**SHORT PROBLEM 1**. Lay out the lines of the records as a JSON list of strings, one string per line with blank lines omitted, starting with the line containing "name author: P.J. Bergius" and going on through the line containing "catalogue / barcode: US 2209812".

**SELECTED PASSAGE**.
□ □ □ □
Born August 15, 1913 in Aurora, Minnesota, Lloyd was the only one of his parents' five babies who survived childbirth and must on occasion have felt, therefore, that God had some special use to make of his life. Following graduation at the University of Minnesota he served for a time in welfare work and, as a gifted musician, served as organist for a local Lutheran Church.

With the advent of World War II, Lloyd enlisted in the Army and was sent to Officer's Candidate School. However, before beginning a 20-year tour of military duty which would include assignments in the South Pacific, Germany, Iran, and Fort Lee, Virginia, he returned as a Second Lieutenant to Minnesota and married his sweetheart, Carolyn Nyquist. Across 44 years they traveled in mutual devotion to each other. God blessed their marriage with one daughter and two sons.
□ □ □ □
Extracted data entries:
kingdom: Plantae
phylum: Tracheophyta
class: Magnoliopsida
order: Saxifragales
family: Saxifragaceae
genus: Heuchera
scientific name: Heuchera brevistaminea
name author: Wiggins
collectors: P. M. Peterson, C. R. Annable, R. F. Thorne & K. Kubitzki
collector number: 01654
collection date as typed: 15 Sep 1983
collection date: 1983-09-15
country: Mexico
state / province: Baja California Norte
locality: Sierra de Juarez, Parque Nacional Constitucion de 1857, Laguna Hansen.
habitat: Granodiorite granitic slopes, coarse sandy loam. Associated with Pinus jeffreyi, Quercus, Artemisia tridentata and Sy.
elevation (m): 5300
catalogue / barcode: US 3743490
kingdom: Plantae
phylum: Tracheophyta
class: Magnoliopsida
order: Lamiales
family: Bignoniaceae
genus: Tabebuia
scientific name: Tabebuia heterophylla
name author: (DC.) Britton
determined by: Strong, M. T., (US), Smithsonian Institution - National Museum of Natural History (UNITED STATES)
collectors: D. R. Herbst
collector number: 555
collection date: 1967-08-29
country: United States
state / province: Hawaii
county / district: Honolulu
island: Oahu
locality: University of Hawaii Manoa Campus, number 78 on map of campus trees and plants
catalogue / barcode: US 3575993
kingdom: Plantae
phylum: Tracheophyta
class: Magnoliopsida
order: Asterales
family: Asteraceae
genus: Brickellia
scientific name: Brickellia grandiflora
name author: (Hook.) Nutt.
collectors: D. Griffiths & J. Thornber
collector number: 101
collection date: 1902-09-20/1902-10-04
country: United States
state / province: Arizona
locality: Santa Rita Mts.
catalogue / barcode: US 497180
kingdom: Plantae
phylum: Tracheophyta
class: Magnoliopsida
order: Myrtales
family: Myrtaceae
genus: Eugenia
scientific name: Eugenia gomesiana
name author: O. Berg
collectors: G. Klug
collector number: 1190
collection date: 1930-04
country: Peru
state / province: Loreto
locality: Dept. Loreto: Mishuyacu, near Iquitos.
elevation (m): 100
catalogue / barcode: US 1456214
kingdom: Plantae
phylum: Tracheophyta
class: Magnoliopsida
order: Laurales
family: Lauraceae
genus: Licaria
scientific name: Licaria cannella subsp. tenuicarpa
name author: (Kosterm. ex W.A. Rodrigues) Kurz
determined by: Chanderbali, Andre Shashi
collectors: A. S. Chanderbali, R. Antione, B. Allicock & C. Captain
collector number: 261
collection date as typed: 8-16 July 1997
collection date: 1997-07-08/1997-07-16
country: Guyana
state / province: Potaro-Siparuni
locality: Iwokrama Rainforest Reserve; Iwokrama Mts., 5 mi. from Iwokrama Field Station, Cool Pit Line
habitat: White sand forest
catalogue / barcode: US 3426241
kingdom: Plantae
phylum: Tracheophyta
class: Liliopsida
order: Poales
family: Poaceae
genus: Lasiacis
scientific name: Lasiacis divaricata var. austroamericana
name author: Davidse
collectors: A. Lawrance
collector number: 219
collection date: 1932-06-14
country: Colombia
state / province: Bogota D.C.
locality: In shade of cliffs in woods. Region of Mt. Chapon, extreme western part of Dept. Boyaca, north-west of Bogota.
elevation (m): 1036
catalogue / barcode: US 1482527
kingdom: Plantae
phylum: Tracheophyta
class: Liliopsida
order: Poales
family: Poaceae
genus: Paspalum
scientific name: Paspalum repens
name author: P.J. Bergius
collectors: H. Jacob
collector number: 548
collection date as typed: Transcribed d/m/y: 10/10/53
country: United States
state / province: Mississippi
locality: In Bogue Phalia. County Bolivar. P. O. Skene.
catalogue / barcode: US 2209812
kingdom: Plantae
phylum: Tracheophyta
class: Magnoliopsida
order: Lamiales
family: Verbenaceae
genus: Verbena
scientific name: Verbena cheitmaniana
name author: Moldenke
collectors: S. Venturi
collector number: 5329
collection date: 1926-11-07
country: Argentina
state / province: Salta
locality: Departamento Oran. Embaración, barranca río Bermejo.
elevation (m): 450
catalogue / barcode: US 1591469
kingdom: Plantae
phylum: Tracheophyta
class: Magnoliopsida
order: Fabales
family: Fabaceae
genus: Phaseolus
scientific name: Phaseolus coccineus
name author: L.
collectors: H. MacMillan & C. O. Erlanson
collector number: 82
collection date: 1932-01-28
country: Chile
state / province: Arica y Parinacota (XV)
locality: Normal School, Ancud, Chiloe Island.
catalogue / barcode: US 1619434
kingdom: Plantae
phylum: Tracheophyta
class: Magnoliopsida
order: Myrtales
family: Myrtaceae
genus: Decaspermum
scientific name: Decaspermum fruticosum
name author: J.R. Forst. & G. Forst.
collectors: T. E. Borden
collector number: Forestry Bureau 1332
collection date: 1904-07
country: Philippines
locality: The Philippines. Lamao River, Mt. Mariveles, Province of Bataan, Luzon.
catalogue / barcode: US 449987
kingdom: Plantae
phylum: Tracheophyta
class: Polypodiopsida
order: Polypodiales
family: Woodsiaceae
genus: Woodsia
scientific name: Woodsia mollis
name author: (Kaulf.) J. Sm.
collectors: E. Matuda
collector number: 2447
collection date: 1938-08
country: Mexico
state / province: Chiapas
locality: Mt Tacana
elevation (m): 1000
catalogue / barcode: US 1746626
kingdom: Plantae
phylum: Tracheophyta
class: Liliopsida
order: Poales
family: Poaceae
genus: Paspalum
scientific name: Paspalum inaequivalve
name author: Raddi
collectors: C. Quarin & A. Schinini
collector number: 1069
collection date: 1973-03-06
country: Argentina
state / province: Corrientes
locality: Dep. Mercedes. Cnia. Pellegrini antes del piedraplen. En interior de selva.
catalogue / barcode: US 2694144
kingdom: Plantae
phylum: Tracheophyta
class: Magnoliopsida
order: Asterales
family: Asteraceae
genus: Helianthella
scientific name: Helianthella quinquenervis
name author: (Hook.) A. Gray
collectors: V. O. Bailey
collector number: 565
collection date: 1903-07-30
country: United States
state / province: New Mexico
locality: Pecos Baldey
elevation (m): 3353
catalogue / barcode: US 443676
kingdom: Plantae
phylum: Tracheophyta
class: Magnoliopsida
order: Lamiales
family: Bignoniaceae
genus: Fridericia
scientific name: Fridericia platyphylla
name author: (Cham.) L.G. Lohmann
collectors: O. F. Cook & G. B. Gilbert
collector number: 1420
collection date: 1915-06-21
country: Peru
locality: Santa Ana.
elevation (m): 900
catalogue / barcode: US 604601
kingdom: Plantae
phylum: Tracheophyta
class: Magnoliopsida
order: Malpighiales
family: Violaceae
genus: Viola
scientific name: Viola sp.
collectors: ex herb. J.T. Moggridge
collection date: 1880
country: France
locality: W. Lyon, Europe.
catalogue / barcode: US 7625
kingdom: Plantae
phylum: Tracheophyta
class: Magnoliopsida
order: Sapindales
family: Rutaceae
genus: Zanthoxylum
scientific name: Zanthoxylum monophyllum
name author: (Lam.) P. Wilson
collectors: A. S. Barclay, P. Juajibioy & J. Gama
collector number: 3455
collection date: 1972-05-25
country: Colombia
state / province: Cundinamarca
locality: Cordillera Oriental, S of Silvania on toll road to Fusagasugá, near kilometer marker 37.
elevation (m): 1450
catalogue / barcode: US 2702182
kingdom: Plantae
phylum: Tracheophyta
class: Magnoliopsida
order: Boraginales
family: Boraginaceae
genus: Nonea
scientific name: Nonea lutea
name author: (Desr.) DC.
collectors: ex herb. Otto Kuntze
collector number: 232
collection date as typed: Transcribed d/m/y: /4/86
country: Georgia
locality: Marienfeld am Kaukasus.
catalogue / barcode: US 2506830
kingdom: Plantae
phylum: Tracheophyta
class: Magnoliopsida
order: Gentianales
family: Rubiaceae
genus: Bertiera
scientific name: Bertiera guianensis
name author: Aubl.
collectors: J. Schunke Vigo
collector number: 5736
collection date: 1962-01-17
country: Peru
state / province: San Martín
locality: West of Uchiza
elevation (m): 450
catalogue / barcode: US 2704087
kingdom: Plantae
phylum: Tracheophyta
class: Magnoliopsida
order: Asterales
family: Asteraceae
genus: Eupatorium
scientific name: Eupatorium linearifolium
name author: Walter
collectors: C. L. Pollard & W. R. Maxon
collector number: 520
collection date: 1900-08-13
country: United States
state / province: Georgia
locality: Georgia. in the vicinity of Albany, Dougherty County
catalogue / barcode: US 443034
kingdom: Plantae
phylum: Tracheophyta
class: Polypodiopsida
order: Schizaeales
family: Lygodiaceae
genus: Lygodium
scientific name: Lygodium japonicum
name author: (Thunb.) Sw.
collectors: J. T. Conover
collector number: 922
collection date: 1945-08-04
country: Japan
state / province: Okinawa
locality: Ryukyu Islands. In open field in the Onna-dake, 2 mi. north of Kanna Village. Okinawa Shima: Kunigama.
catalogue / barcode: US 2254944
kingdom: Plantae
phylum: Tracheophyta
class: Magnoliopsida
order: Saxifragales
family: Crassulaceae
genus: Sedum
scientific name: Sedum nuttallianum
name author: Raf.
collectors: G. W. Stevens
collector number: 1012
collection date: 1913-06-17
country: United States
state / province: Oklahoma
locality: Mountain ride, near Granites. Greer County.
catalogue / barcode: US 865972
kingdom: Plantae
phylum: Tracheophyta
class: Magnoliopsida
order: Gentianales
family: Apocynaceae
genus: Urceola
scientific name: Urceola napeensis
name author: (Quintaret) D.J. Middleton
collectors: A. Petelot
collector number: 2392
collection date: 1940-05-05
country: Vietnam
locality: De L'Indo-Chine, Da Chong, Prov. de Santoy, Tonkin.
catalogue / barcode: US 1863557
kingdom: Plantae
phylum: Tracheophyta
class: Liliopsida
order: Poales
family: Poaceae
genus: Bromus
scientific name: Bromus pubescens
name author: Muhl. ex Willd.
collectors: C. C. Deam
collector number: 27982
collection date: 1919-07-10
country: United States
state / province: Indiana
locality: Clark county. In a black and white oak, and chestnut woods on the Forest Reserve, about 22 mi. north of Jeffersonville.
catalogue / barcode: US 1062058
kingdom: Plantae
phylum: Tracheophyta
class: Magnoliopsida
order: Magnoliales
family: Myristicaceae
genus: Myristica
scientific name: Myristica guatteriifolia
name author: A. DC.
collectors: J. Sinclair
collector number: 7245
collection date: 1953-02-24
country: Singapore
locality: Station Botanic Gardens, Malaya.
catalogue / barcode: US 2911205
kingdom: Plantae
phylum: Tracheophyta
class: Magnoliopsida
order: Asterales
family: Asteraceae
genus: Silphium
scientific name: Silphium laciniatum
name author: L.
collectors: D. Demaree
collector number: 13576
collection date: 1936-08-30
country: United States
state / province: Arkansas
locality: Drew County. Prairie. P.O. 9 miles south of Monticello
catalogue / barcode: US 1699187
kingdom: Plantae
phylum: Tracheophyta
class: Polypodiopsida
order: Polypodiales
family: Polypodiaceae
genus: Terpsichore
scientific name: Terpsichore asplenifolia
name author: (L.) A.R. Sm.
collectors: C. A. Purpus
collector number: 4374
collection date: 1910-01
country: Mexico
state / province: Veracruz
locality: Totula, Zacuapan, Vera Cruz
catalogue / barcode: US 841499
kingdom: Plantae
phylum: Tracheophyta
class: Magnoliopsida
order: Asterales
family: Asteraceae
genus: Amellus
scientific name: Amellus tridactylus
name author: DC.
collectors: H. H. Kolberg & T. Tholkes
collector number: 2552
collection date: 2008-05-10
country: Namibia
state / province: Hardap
□ □ □ □
**SHORT PROBLEM 2**. Duplicate the passage about Lloyd's life word for word, starting with "Born August 15, 1913" and going on through "local Lutheran Church.".

**FULL RESPONSE 1**.
[
  "name author: P.J. Bergius",
  "collectors: H. Jacob",
  "collector number: 548",
  "collection date as typed: Transcribed d/m/y: 10/10/53",
  "country: United States",
  "state / province: Mississippi",
  "locality: In Bogue Phalia. County Bolivar. P. O. Skene.",
  "catalogue / barcode: US 2209812"
]

**FULL RESPONSE 2**.
Born August 15, 1913 in Aurora, Minnesota, Lloyd was the only one of his parents' five babies who survived childbirth and must on occasion have felt, therefore, that God had some special use to make of his life. Following graduation at the University of Minnesota he served for a time in welfare work and, as a gifted musician, served as organist for a local Lutheran Church.